_Set exercise A:_ Swap "people" for "detailers" in the detailing business talk between "I got to figure" and "last seven years.", inclusive, and write out that stretch.
_Set exercise B:_ Carry the detailing business talk forward from its final sentence.

Start of Text passage

I got news for you. The detailing business probably isn't for
you. It's that simple. If you don't know how to conduct
yourself and you can't figure it out and you can't go through
some growing pains like maybe it's just not for you. It's all
good. There's a lot of people it's not for and there's some
people that it works out for but make no mistake. The large
majority of people it doesn't work out for them. The lower
percentage are the people that make it. That's in every
business. Like and again to this guy's point. Hey man if you
want to run your business the way you run it this guy should
have no effect on you. Who cares what he says. You're running
it the way you want supposedly. Alright final part of this
email I want to talk about is I love what I do and I'm
scaled to operate this way. I gotta I gotta ask the question
just just I want you to tell me what is the definition in
business of scale. Don't don't go further than that just sure
what is scale. Yeah scaling up is what it is. It's it means
scaling your business to a bigger number. So if you're
doing 100,000 today and you want to do 500,000 that is part
of your scale from 500,000 to a million million to 2 million
that is scale. I think what was written here should be said
is I'm operating my business the way I want. I'm not I'm not
scaled to do something. I am just operating my business the
way I want which by the way is everybody's right. Run your
business how you want. Could there be so thank you. It's why
I wanted but what is the definition and then could there
be a misconception a that everybody thinks they need to
scale? Sure, because I don't think everybody does. I don't
think this guy does. I think he's proving the point that
maybe there's a misconception of the word scale. Yes, if you
if you're making the choice not to scale, you say, hey, look,
I like working by myself. I love what I'm doing. I'm happy
with what I'm doing. Then you're choosing not to scale any
further. You say this is exactly the level I want to be at
and this fits my life and I'm making enough money and I'm
happy with the life that I can lead doing this and that's what
we've learned over the last seven years because I'll tell
everybody a little behind the scenes that you and I've brought
up many times as much as everybody tells me they're
happy with their business 100 out of 100 calls text messages
I get are I'm unhappy with my business. How do I make more
money? How do I hire people? How do I start to scale my
business? So one of the reasons many people ourselves
included have talked about hiring and growing is because
literally 100 out of 100 people that reach out to us are
talking about my body is beat up. I'm tired of doing the work.
I got to figure out how to hire people so you and I can say
with 100% certainty something this person doesn't see which
is 100 out of 100 people that reach out to us are not talking
about themselves being happy. They're talking about how do I
grow? How do I scale? How do I get to 500,000 in sales? How do
I get to them? Like that's the other part of it is while
people may say stuff to themselves or privately to
people that I'm happy guys like us get 100 out of 100 people
that say something the opposite. That's a factual reality you
and I have gone through the last seven years.

End of Text passage
Start of Entries provided

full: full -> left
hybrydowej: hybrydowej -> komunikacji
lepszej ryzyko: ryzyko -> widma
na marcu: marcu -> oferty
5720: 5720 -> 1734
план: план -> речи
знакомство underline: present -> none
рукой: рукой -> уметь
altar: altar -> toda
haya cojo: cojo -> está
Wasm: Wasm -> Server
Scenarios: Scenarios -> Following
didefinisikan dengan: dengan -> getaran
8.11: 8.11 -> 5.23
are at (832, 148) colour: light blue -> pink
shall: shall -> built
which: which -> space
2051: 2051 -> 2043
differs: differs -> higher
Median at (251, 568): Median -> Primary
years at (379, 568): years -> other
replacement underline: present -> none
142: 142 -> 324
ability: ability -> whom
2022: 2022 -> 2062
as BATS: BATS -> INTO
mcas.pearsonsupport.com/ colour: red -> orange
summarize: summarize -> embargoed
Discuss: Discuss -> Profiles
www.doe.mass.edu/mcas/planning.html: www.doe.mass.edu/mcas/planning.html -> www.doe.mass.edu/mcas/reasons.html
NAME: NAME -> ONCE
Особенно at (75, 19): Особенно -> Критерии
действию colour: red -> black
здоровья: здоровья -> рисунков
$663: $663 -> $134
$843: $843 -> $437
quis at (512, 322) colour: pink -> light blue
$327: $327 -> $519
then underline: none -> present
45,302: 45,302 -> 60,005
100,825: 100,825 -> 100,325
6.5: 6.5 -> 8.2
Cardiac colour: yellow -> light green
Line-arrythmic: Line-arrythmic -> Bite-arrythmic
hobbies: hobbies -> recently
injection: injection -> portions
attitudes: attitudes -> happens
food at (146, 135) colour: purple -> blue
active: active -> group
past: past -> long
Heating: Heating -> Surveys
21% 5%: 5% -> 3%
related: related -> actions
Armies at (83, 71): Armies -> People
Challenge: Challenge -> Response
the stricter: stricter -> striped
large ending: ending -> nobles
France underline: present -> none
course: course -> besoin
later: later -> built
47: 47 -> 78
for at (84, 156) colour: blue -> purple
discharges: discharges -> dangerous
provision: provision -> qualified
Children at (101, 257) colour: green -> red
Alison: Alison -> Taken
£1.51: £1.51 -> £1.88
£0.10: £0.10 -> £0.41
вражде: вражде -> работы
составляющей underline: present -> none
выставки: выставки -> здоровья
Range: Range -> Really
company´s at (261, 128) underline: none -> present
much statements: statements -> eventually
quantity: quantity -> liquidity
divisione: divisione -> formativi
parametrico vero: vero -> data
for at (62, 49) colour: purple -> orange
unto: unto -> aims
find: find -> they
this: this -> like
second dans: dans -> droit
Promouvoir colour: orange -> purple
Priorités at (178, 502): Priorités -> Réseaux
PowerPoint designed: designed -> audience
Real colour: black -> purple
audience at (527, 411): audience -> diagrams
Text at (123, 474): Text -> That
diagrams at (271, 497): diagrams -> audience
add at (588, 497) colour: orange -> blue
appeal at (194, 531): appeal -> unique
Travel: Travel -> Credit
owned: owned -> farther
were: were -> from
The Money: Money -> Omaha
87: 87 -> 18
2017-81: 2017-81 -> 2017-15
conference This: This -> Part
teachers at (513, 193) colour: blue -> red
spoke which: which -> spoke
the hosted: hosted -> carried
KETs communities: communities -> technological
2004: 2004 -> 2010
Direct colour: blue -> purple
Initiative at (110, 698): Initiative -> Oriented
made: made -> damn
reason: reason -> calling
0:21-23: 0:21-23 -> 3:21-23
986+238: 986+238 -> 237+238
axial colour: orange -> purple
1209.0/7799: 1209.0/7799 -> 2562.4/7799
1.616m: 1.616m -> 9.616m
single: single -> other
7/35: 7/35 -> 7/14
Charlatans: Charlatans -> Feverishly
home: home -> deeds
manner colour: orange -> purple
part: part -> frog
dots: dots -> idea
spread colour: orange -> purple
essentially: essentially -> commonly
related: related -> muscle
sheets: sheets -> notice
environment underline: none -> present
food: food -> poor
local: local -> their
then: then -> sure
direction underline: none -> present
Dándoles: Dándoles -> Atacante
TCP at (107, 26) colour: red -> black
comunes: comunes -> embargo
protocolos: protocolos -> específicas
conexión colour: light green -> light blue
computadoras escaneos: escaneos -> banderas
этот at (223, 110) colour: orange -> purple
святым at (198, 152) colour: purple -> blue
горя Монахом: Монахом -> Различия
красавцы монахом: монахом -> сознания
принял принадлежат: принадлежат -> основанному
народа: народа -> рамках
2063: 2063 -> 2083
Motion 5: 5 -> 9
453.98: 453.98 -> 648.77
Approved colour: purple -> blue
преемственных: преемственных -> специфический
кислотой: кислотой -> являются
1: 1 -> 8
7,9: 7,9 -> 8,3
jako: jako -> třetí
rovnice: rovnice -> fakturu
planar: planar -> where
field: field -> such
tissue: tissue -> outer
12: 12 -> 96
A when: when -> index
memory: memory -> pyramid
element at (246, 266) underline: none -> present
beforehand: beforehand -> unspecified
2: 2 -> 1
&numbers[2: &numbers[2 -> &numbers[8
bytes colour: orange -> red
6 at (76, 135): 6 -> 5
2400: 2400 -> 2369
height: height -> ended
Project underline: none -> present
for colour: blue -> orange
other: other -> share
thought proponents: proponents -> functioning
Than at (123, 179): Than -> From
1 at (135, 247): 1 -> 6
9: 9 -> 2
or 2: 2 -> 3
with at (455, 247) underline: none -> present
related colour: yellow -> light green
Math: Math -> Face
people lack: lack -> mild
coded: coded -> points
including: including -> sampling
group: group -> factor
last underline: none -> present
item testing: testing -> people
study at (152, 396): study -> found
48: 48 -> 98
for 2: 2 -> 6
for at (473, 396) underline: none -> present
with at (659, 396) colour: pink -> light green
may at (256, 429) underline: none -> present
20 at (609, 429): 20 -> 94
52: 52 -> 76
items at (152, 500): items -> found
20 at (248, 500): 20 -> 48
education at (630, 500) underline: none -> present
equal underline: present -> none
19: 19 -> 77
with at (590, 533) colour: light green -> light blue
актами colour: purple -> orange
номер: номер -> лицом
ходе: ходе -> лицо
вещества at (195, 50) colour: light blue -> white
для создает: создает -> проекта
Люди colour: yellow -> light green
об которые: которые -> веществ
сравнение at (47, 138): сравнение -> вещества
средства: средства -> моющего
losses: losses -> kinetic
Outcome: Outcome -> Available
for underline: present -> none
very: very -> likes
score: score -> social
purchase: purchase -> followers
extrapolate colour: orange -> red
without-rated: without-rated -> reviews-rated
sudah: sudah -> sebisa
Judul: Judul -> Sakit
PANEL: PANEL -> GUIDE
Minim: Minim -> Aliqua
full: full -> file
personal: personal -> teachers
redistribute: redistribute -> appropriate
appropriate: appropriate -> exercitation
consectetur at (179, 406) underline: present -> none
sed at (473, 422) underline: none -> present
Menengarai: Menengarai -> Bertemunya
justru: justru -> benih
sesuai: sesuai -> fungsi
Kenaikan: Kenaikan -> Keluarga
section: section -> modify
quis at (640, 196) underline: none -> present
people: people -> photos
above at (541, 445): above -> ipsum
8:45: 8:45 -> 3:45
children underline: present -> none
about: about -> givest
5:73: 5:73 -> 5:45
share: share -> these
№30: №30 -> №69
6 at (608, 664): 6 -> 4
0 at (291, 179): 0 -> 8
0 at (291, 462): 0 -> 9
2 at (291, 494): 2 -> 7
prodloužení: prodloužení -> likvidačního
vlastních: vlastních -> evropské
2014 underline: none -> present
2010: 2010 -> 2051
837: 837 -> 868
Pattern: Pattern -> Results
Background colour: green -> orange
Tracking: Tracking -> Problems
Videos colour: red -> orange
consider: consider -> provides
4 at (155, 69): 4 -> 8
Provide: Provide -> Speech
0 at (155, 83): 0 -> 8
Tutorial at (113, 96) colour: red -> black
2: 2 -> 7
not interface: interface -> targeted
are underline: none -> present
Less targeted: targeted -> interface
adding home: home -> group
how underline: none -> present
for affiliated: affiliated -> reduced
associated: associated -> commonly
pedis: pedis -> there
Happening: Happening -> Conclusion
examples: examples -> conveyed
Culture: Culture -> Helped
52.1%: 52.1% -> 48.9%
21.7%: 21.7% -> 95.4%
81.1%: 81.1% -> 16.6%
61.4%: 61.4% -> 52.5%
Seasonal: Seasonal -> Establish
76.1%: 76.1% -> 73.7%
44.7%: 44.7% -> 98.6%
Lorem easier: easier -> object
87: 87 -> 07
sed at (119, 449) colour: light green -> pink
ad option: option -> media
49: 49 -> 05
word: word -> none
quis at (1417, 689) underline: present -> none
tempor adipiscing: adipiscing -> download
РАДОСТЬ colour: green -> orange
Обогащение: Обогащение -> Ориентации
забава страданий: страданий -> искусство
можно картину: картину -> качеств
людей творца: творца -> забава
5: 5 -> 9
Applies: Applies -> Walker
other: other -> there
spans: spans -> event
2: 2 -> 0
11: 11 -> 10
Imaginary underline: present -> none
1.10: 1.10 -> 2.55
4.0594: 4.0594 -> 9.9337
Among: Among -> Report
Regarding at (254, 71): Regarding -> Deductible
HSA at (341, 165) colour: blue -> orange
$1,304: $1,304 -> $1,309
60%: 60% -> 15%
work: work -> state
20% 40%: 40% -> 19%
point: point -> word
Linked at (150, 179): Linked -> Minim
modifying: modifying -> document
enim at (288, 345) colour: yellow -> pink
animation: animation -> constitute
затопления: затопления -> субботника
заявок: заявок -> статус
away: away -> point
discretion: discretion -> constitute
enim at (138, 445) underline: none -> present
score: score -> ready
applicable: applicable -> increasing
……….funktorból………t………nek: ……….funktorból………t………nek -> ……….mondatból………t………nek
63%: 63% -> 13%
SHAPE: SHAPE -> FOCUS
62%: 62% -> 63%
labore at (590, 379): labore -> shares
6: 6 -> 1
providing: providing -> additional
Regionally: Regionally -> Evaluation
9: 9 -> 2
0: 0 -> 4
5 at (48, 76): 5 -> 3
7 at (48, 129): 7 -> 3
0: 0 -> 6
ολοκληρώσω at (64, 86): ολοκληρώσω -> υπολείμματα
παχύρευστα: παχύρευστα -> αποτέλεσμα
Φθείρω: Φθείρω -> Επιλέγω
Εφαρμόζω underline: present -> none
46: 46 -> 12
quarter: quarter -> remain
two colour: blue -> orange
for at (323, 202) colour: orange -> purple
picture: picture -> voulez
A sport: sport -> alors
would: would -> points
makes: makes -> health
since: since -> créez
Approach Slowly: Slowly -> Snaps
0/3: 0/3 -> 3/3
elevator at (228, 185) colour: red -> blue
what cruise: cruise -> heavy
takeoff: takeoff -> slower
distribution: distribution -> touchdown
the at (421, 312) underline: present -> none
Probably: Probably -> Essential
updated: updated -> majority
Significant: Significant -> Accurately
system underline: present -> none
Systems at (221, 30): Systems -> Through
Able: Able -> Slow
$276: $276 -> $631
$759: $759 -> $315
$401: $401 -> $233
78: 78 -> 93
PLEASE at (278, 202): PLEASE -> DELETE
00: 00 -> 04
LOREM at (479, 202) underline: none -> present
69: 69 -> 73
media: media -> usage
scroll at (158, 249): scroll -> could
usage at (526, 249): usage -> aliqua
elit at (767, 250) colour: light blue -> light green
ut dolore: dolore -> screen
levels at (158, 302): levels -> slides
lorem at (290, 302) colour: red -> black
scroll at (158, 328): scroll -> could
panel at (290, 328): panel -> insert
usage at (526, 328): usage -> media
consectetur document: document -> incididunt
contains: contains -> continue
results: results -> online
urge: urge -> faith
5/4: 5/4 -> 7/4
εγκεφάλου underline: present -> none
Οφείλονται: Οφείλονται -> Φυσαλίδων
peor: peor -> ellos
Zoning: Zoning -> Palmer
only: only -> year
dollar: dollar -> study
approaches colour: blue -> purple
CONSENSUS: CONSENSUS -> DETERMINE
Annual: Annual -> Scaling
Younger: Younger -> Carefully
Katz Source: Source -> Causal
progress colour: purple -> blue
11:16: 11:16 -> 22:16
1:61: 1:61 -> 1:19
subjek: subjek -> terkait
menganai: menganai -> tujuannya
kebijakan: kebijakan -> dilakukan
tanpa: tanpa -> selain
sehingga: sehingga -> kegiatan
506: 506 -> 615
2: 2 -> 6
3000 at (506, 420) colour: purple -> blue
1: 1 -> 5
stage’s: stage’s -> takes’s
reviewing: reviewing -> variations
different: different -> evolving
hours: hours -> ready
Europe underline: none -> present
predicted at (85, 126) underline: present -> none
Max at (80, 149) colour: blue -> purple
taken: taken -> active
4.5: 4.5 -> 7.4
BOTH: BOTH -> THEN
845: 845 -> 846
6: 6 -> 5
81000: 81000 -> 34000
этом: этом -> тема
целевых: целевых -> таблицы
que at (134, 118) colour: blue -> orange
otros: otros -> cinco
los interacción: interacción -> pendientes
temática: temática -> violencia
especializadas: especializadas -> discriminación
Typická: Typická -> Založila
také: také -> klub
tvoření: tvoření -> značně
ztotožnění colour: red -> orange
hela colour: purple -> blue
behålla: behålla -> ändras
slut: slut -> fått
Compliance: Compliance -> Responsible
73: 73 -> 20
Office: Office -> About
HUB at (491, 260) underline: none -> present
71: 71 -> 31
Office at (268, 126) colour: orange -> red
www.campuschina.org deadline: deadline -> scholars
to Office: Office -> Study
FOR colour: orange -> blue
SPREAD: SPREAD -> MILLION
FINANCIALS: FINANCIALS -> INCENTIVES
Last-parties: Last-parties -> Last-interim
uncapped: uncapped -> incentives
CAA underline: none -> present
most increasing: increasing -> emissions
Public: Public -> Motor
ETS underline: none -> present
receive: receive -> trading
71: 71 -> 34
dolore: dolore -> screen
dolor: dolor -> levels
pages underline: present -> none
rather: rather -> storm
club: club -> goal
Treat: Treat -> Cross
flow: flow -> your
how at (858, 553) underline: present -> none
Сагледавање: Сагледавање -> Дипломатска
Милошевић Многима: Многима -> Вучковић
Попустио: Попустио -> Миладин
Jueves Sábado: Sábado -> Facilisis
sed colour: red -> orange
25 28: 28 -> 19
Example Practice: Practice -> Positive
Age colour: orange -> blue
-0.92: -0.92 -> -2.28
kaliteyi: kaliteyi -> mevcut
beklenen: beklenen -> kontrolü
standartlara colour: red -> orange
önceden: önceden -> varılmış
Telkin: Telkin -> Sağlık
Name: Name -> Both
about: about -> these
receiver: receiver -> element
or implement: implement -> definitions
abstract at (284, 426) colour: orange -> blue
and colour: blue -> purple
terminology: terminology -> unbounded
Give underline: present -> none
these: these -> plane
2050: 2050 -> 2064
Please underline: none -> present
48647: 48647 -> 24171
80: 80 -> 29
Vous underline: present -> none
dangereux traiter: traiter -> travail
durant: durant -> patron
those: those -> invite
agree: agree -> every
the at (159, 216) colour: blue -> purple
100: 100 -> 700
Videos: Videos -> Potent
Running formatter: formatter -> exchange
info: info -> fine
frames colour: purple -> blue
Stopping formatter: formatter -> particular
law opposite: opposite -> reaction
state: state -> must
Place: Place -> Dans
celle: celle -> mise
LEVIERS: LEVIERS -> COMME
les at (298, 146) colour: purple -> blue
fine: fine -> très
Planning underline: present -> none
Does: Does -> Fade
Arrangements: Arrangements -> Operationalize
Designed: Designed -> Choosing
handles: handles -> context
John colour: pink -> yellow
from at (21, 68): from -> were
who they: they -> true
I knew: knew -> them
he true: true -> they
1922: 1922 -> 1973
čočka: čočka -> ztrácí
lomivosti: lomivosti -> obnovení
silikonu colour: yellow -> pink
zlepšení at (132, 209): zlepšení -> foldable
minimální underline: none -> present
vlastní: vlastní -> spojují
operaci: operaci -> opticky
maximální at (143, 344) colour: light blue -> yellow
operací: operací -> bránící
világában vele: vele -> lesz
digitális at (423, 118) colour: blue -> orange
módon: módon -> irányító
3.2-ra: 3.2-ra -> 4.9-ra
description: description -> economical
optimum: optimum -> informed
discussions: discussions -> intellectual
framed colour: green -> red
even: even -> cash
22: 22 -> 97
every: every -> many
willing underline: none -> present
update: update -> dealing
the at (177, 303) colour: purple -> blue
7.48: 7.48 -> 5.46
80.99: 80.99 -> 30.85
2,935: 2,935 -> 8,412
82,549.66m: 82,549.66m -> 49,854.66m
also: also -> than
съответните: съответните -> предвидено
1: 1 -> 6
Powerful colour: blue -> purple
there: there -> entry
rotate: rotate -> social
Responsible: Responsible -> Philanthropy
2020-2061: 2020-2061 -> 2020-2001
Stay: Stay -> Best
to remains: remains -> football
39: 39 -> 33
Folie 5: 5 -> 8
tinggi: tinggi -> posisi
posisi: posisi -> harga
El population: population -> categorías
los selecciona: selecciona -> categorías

End of Entries provided

_Final answer A:_
I got to figure out how to hire detailers so you and I can say
with 100% certainty something this person doesn't see which
is 100 out of 100 detailers that reach out to us are not talking
about themselves being happy. They're talking about how do I
grow? How do I scale? How do I get to 500,000 in sales? How do
I get to them? Like that's the other part of it is while
detailers may say stuff to themselves or privately to
detailers that I'm happy guys like us get 100 out of 100 detailers
that say something the opposite. That's a factual reality you
and I have gone through the last seven years.

_Final answer B:_
There's definitely a misconception in the industry quote
unquote, right? Of scale. There has to be. Like when do you
think it first came in? Was it did it come in with this bro
entrepreneurism part? No question. No, I mean, that's a
entrepreneur bro was was the ground zero in our business of
people trying to capitalize on teaching you something they
didn't know how to do. I can prove this time and again, you
could bring up a name. You could tell me their backstory and I
could tell you it's almost always 100% false.
I just I want each of us to do that thing where we we go
should I right like scale is such a word scale is scale is
like, it's like the Holy Grail like in the Monty Python
movie, right? Like we act like we're tech companies. I mean,
that's what's so weird about how it's talked about. Right,
like there's the like, I mean, this email of all into
everything like that word was used. Yep. Like in his psyche,
he's he's defending scale. I just keep on why how what why
why how how what when and why this word scale.
Okay. And then so if we've got to go and we're a listener, and
we're going future and we're somebody that wants to think of
growth and we want to think of that. Why don't we come to
these things and we see this word scale is scale for me.
Oh, yeah. Okay. It's I wonder if some of us and I just I just I
saw this commercial and I have to bring it up because it's a
bush like commercial. And and I love these where they're
walking through the woods. And then they come up on this snake.
And it's a red and yellow snake. And they're questioning. Well,
is it was it red and yellow killer fellow or was it yellow
and red? Like what is it? And they just go, Hey, what if you
just stop rethink and walk the other way? That always saves
your life, right? Like, we just have these moments where you
go. Should I even be thinking of this word and having this
debate of should I scale or should I not scale or should I
just put everything away and just focus on and then fill in
the blank? What is it that we push away? What is it that we're
not really supposed to care about? I just enjoy this great
can that shows me that the Rockies are cold and I'm going
to get a headache tomorrow. But who fuck it? I don't care.
Sure. Yeah, no, it's I want to say I understand. I got we
can't say that enough. I mean, we know the bombarding of
information and people talking and we're we're two of them.
Let's just be fair. Anybody creating content is putting out
but it's kind of why we've always tried to be the level
headed guys because we think that's a better long term play
than we see from other people. I don't think this rage bait is
going to get anybody where they think it's going to get them
because sooner or later people are going to revolt against you.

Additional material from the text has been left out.